Your task →
Reproduce the text of the items without changes, from the very start through the line that contains "Какой черный шоколад!", with both the first line and that line included.

-*-

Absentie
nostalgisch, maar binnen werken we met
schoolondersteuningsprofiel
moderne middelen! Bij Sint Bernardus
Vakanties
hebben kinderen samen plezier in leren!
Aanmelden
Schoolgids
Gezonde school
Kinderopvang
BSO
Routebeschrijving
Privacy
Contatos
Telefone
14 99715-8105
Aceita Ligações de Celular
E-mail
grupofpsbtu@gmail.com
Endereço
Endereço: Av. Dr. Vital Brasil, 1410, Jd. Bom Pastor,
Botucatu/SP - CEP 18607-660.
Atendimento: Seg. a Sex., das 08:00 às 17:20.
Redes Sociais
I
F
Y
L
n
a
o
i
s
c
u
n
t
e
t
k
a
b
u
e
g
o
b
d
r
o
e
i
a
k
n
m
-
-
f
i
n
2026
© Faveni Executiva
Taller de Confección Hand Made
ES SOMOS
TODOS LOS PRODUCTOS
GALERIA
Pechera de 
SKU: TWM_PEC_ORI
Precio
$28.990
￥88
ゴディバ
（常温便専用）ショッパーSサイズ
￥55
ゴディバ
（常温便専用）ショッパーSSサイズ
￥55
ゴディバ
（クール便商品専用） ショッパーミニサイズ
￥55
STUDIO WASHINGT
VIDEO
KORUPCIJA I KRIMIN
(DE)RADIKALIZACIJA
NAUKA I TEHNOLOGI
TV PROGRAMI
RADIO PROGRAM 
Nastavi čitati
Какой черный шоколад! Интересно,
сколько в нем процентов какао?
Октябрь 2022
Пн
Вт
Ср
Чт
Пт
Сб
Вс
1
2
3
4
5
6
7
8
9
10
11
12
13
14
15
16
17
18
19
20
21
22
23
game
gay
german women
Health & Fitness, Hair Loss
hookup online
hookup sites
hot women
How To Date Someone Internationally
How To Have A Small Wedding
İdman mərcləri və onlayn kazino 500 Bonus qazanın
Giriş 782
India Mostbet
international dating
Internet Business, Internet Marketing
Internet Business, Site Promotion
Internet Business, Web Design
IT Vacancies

-*-

Your solution →
Absentie
nostalgisch, maar binnen werken we met
schoolondersteuningsprofiel
moderne middelen! Bij Sint Bernardus
Vakanties
hebben kinderen samen plezier in leren!
Aanmelden
Schoolgids
Gezonde school
Kinderopvang
BSO
Routebeschrijving
Privacy
Contatos
Telefone
14 99715-8105
Aceita Ligações de Celular
E-mail
grupofpsbtu@gmail.com
Endereço
Endereço: Av. Dr. Vital Brasil, 1410, Jd. Bom Pastor,
Botucatu/SP - CEP 18607-660.
Atendimento: Seg. a Sex., das 08:00 às 17:20.
Redes Sociais
I
F
Y
L
n
a
o
i
s
c
u
n
t
e
t
k
a
b
u
e
g
o
b
d
r
o
e
i
a
k
n
m
-
-
f
i
n
2026
© Faveni Executiva
Taller de Confección Hand Made
ES SOMOS
TODOS LOS PRODUCTOS
GALERIA
Pechera de 
SKU: TWM_PEC_ORI
Precio
$28.990
￥88
ゴディバ
（常温便専用）ショッパーSサイズ
￥55
ゴディバ
（常温便専用）ショッパーSSサイズ
￥55
ゴディバ
（クール便商品専用） ショッパーミニサイズ
￥55
STUDIO WASHINGT
VIDEO
KORUPCIJA I KRIMIN
(DE)RADIKALIZACIJA
NAUKA I TEHNOLOGI
TV PROGRAMI
RADIO PROGRAM 
Nastavi čitati
Какой черный шоколад! Интересно,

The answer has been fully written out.